WORK TO BE COMPLETED. Once the line with "12.5.1 should the" is found in the entries below, print it and each following line exactly, stopping after the line with "12.6 Termination for Convenience"; print nothing else.

INFORMATION PROVIDED.
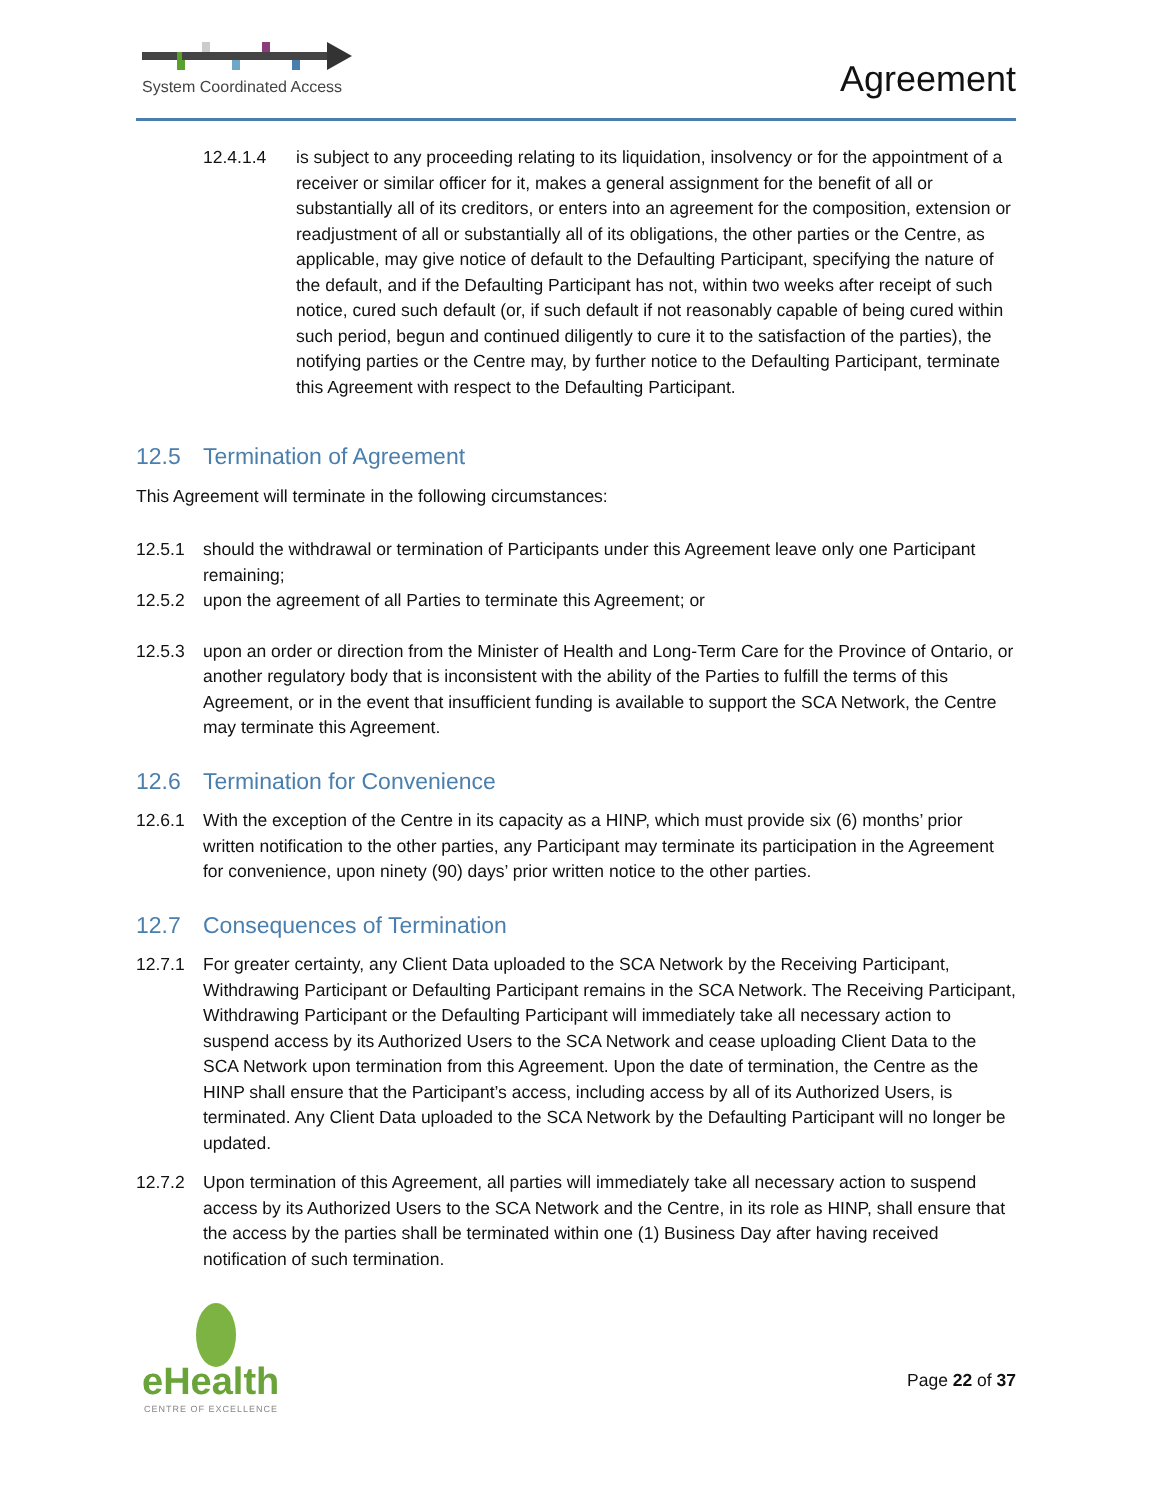System Coordinated Access Agreement
12.4.1.4 is subject to any proceeding relating to its liquidation, insolvency or for the appointment of a receiver or similar officer for it, makes a general assignment for the benefit of all or substantially all of its creditors, or enters into an agreement for the composition, extension or readjustment of all or substantially all of its obligations, the other parties or the Centre, as applicable, may give notice of default to the Defaulting Participant, specifying the nature of the default, and if the Defaulting Participant has not, within two weeks after receipt of such notice, cured such default (or, if such default if not reasonably capable of being cured within such period, begun and continued diligently to cure it to the satisfaction of the parties), the notifying parties or the Centre may, by further notice to the Defaulting Participant, terminate this Agreement with respect to the Defaulting Participant.
12.5 Termination of Agreement
This Agreement will terminate in the following circumstances:
12.5.1 should the withdrawal or termination of Participants under this Agreement leave only one Participant remaining;
12.5.2 upon the agreement of all Parties to terminate this Agreement; or
12.5.3 upon an order or direction from the Minister of Health and Long-Term Care for the Province of Ontario, or another regulatory body that is inconsistent with the ability of the Parties to fulfill the terms of this Agreement, or in the event that insufficient funding is available to support the SCA Network, the Centre may terminate this Agreement.
12.6 Termination for Convenience
12.6.1 With the exception of the Centre in its capacity as a HINP, which must provide six (6) months’ prior written notification to the other parties, any Participant may terminate its participation in the Agreement for convenience, upon ninety (90) days’ prior written notice to the other parties.
12.7 Consequences of Termination
12.7.1 For greater certainty, any Client Data uploaded to the SCA Network by the Receiving Participant, Withdrawing Participant or Defaulting Participant remains in the SCA Network. The Receiving Participant, Withdrawing Participant or the Defaulting Participant will immediately take all necessary action to suspend access by its Authorized Users to the SCA Network and cease uploading Client Data to the SCA Network upon termination from this Agreement. Upon the date of termination, the Centre as the HINP shall ensure that the Participant’s access, including access by all of its Authorized Users, is terminated. Any Client Data uploaded to the SCA Network by the Defaulting Participant will no longer be updated.
12.7.2 Upon termination of this Agreement, all parties will immediately take all necessary action to suspend access by its Authorized Users to the SCA Network and the Centre, in its role as HINP, shall ensure that the access by the parties shall be terminated within one (1) Business Day after having received notification of such termination.
eHealth
CENTRE OF EXCELLENCE
Page 22 of 37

SOLUTION TO THIS EXERCISE.
12.5.1 should the withdrawal or termination of Participants under this Agreement leave only one Participant remaining;
12.5.2 upon the agreement of all Parties to terminate this Agreement; or
12.5.3 upon an order or direction from the Minister of Health and Long-Term Care for the Province of Ontario, or another regulatory body that is inconsistent with the ability of the Parties to fulfill the terms of this Agreement, or in the event that insufficient funding is available to support the SCA Network, the Centre may terminate this Agreement.
12.6 Termination for Convenience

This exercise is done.